If he could just survive school long enough to make that happen.

After Ethics and Etiquette was maths, which M'yu expected to be boringly easy—he had always out-tested everyone in the Gloamer school—but they were doing things he had never even heard of before. This teacher was a woman, but just as severe as the man before, and called on people rapid-fire style. M'yu was able to secure a seat in the back for this class at least, so he kept his head down and didn't reveal his total lack of understanding. He scribbled down notes furiously, determined to go find a book later that could decode the nonsense for him.

Other subjects flew by in just as much of an overwhelming daze. He was disappointed to find that he didn't have a programming class. He wondered if that was for third-years too, and sucked on his sore angrily. How am I ever going to work on that virus if I can't find any more resources?

At lunch, M'yu slunk around the edges of a cavernous room large enough to hold his entire childhood neighborhood. The sense that the rock walls rose up just to swallow them in darkness was stiltedly held at bay by crystal chandeliers. M'yu pressed his back into an alcove as everyone else took their seats at the tables. There were thirteen of them, arranged in a strange circular pattern. At the very center was a table made of gold, which no one sat at. Encircling the empty table were three more: a dark red table, a bronze table, and a shimmering grey table. Ruslan's sat among the horde of those surrounding the grey table; a whole swirl of people congregated there, as if that was supposed to have been the center of the room, and the gold table got shoved in the middle by mistake.

Ruslan glanced around, eyes narrowed, and M'yu quickly looked away, not wanting to draw the boy's ire. Sviya sat at a table on the outside of the circle, farthest away from the center. It was made of plain light wood, drab in contrast to the metallic tables. Girls in three-tier dresses buzzed around her, laughing and chatting. M'yu rolled his eyes. She didn't look too busy to deal with people now. His stomach grumbled, and his eyes flicked up to other students' boxes of food.

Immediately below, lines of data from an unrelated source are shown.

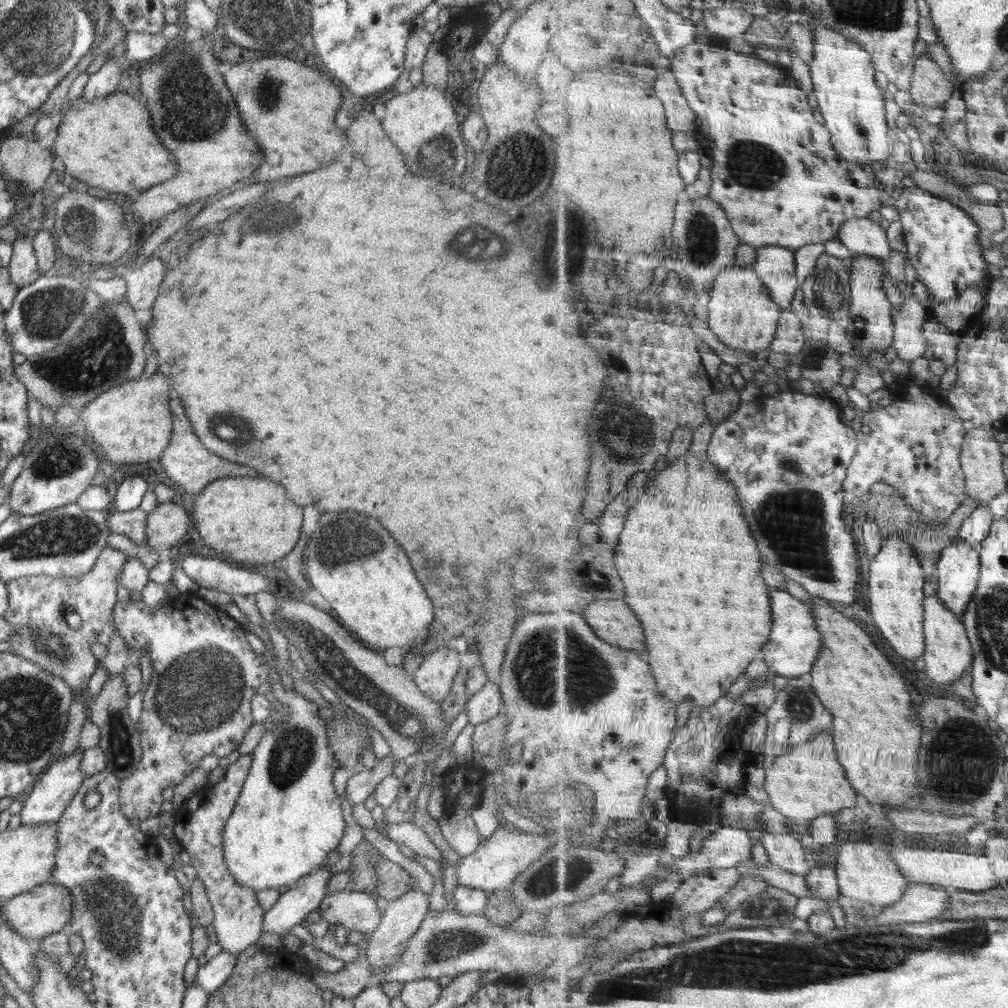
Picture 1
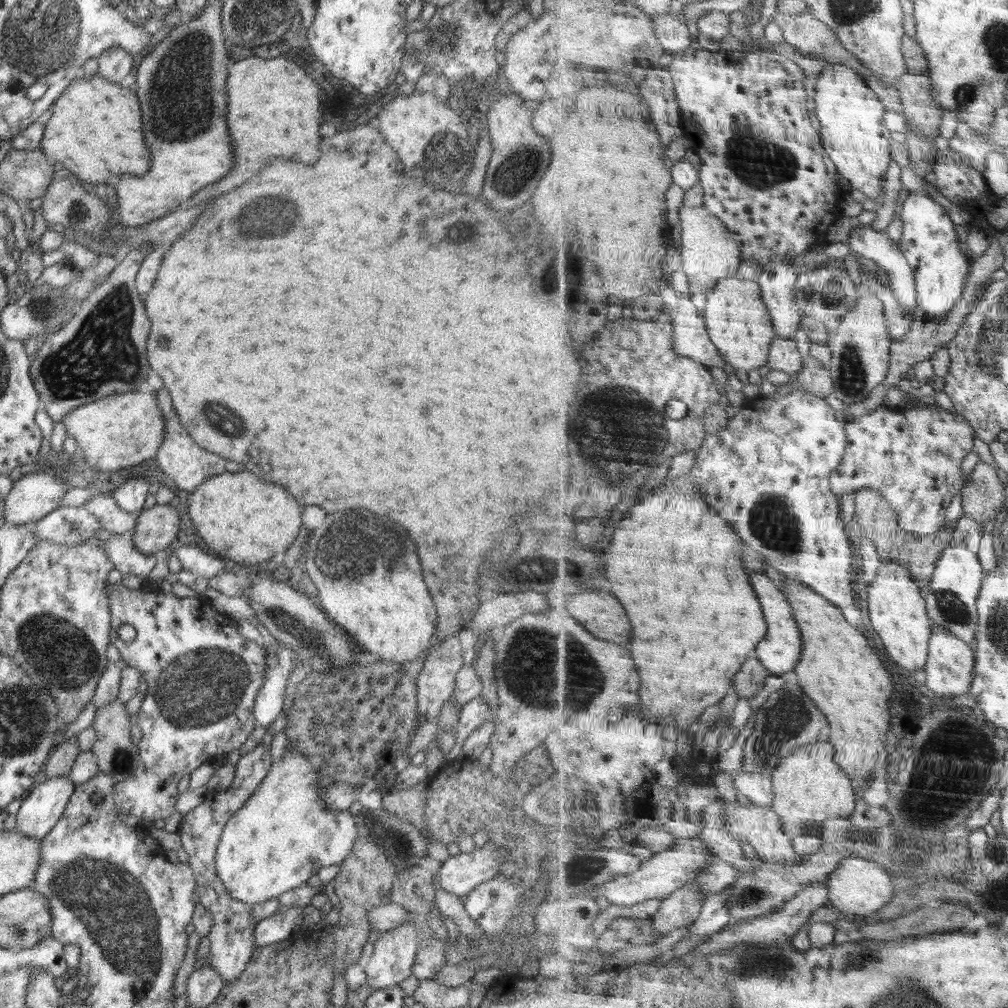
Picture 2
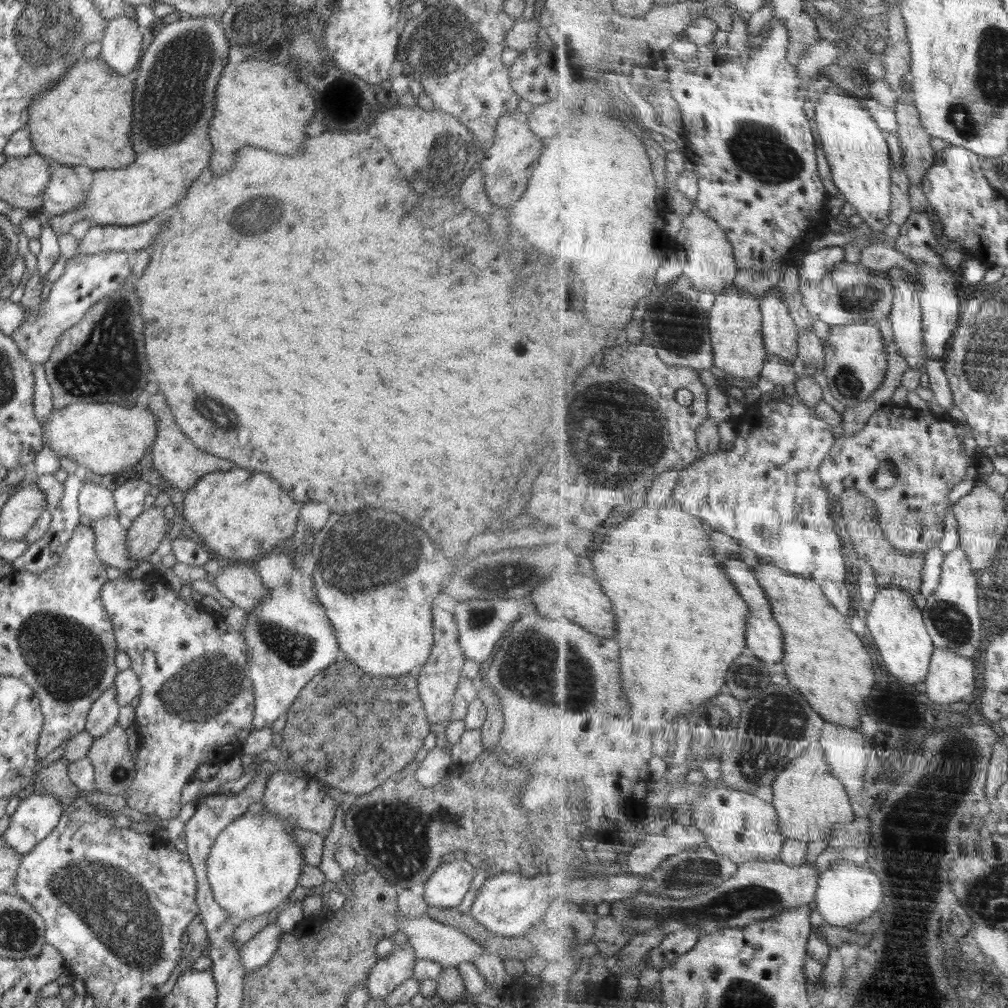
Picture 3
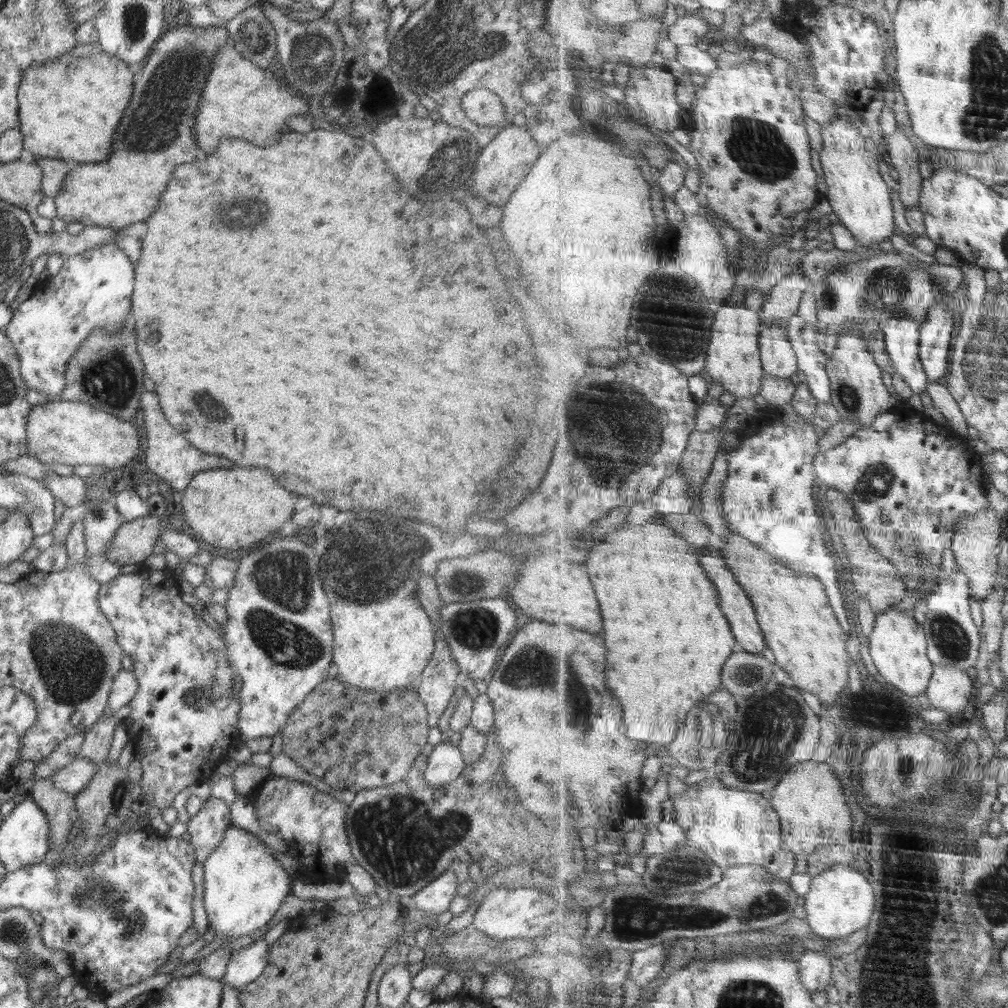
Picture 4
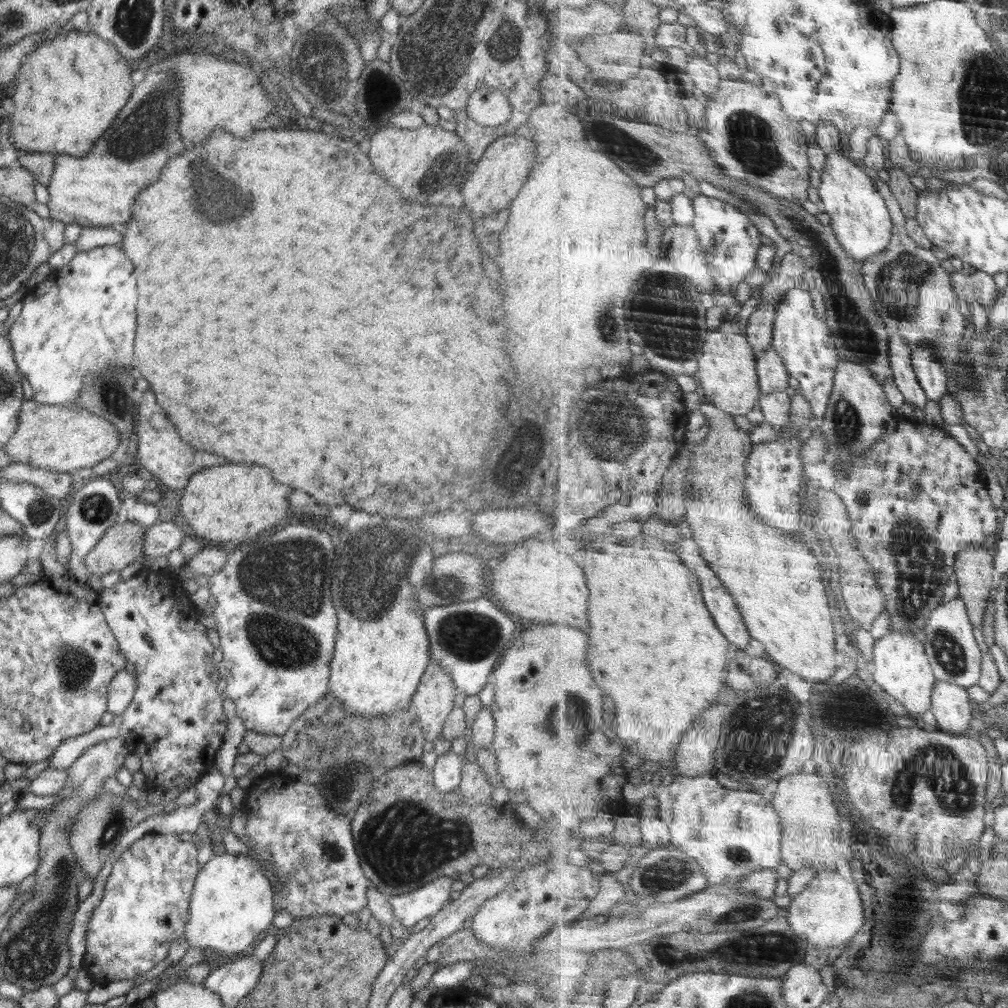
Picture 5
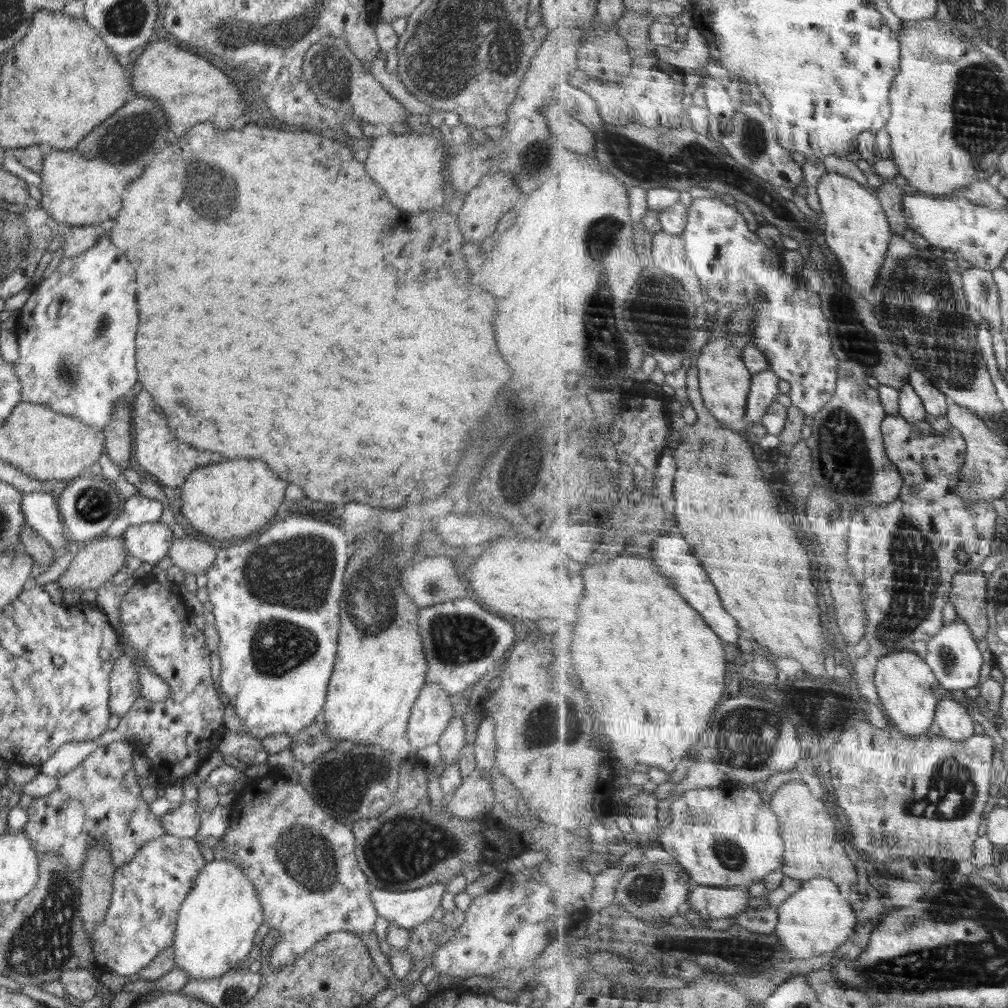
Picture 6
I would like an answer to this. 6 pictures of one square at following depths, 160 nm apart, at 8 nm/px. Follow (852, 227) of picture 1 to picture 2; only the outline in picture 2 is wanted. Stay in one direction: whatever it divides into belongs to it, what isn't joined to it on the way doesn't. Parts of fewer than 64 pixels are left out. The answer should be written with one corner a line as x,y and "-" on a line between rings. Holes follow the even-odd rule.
863,224
851,231
848,243
852,251
859,253
860,256
864,256
866,259
875,261
877,265
887,270
890,287
895,290
898,300
907,308
907,315
913,322
916,322
918,318
922,318
923,314
921,314
918,302
916,273
909,264
908,258
904,255
904,251
900,248
900,244
889,238
886,232
878,232
878,230
874,230
872,225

Everyone else had brought their lunch or gone home for the thirty minute break, but somehow he'd showed up without anything. He half-thought of nicking something, but when Ruslan's eyes swept the room again, he ducked out of sight and out of the room.

More classes swallowed the afternoon: kinetics and literature and economics and civics. The last class of the day was history, and by then, M'yu was so wiped, half the professor's words buzzed past his ears. He hoped Aevryn was on time to pick him up. He hoped dinner was warm tonight; his stomach growled angrily. Speaking of angry—

His eyes flicked to Ruslan. He hoped he got out of the building without the boy bothering him. M'yu might have hidden during lunch, but hiding wasn't going to work forever. The two of them were going to have to work something out, and he didn't think Aevryn would be too happy with him if that working out ended with Ruslan wearing a tapestry of bruises.

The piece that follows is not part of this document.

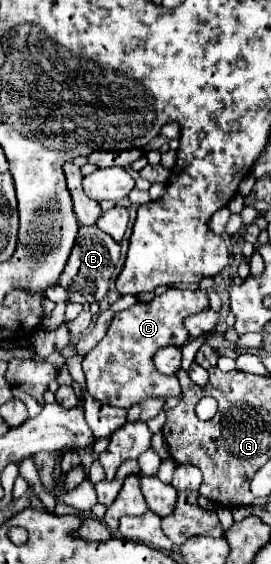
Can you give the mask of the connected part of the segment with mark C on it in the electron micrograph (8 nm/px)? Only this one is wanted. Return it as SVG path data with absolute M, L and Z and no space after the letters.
M169 288L151 302L137 302L131 308L117 312L105 338L83 358L89 394L103 404L119 408L131 408L143 398L169 398L181 394L181 386L175 382L175 376L159 374L153 364L153 356L165 346L185 346L189 342L189 332L183 326L183 320L203 310L209 310L207 290Z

At six, the buzzer for the last class of the day went off. M'yu scooped up his papers and heap of new assigned books and hurried out of the building. The sun was setting behind the city, the buildings gleaming in the light like diamonds. M'yu froze as the students rushed past him. One day, his people would live here, where the shadow of the mountain didn't loom over their whole lives, where even the night was bright, where no one skulked in fear. One day, his people would laugh and chat like these students, would climb into these hovers, and would go home somewhere warm where food was waiting for them and they didn't worry that tonight might be the night someone broke in and destroyed everything they held dear.

Someone bumped M'yu's shoulder, and he stumbled, books spilling to the ground. "Oh, here," Ruslan said, crouching. "Let me help you pick those up."

"I've got it," M'yu muttered, scrambling to grab everything. He reached to take what was in Ruslan's hand, but Ruslan caught his wrist.

"Tomorrow morning," the boy hissed. "Meet me at the bathrooms, or live to regret it."

M'yu twisted out of his grasp. Ruslan's lips twisted into a smile. Grabbing his things, M'yu rose and hurried into the crowd.

"Have a great night," Ruslan called. "I look forward to seeing you tomorrow."